*** Passage to read Section Begins ***

This section above presents the end-to-end process of building, tuning, evaluating, and exporting a machine learning model to predict heart disease.

###  Key Steps:

- **Data Splitting**: Used `train_test_split` with stratification to ensure balanced target distribution.
- **Preprocessing Pipeline**:
  - Scaled numerical features using `StandardScaler`.
  - Handled class imbalance using `SMOTE` oversampling within an imbalanced-learn pipeline.
- **Model Selection & Tuning**:
  - Trained five powerful classifiers: Logistic Regression, Random Forest, XGBoost, LightGBM, and CatBoost.
  - Applied `RandomizedSearchCV` with cross-validation to tune hyperparameters and optimize F1 Score.
- **Evaluation Metrics**:
  - Accuracy, Precision, Recall, F1 Score, ROC AUC
  - Plotted confusion matrices for visual interpretation of predictions.

*** Passage to read Section Ends ***
*** Information supplied Section Begins ***

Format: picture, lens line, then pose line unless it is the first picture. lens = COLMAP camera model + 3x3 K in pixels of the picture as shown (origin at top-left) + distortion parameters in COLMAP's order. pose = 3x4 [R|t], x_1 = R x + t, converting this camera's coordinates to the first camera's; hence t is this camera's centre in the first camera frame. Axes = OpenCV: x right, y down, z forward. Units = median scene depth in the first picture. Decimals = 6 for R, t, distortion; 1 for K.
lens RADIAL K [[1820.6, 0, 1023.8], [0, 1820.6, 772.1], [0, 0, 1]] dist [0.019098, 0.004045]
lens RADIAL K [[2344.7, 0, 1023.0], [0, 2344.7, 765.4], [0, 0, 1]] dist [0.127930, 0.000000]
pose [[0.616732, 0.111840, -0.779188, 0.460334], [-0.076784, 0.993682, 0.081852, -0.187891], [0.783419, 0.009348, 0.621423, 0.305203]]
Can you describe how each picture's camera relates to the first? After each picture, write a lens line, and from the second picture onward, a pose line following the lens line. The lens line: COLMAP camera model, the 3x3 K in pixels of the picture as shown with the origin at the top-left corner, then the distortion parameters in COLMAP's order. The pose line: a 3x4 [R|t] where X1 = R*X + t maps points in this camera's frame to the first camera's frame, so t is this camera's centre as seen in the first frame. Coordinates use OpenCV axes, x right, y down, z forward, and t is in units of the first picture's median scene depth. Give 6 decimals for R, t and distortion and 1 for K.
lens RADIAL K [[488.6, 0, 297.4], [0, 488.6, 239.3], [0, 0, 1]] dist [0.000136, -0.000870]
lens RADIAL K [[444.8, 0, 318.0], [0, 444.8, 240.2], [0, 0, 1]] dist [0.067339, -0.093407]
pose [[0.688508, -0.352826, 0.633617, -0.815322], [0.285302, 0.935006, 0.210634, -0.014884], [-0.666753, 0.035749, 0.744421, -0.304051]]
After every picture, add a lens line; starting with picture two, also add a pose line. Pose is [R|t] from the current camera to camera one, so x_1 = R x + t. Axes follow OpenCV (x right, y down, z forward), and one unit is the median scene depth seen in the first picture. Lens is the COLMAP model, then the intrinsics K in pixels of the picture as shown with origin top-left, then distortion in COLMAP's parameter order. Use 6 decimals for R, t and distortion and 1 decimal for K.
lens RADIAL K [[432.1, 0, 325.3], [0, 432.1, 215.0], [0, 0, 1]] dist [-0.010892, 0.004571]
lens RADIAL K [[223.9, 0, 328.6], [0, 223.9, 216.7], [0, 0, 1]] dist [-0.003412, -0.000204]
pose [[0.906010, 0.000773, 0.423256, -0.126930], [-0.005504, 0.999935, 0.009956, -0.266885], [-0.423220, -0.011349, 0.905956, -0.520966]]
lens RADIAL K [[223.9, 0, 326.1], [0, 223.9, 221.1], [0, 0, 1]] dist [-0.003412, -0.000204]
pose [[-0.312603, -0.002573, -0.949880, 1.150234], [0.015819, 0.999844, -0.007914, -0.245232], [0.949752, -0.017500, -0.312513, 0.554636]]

*** Information supplied Section Ends ***

To do:
Extend the summary of the heart disease prediction pipeline with the next part of its key steps, picking up after the point on confusion matrices.

Answer space:
  - Performed **threshold tuning** to optimize performance trade-offs.
- **Best Model**:  
  📌 **LightGBM** delivered the best balance of performance metrics (Accuracy ≈ 73%, F1 Score ≈ 0.72, ROC AUC ≈ 0.798).

- **Model Export**:
  - Saved the final tuned model using both `pickle` and `joblib` formats.
  - Created a flexible prediction function with customizable decision threshold, suitable for deployment.

This pipeline is robust, reusable, and ready for integration via an API for front-end interface.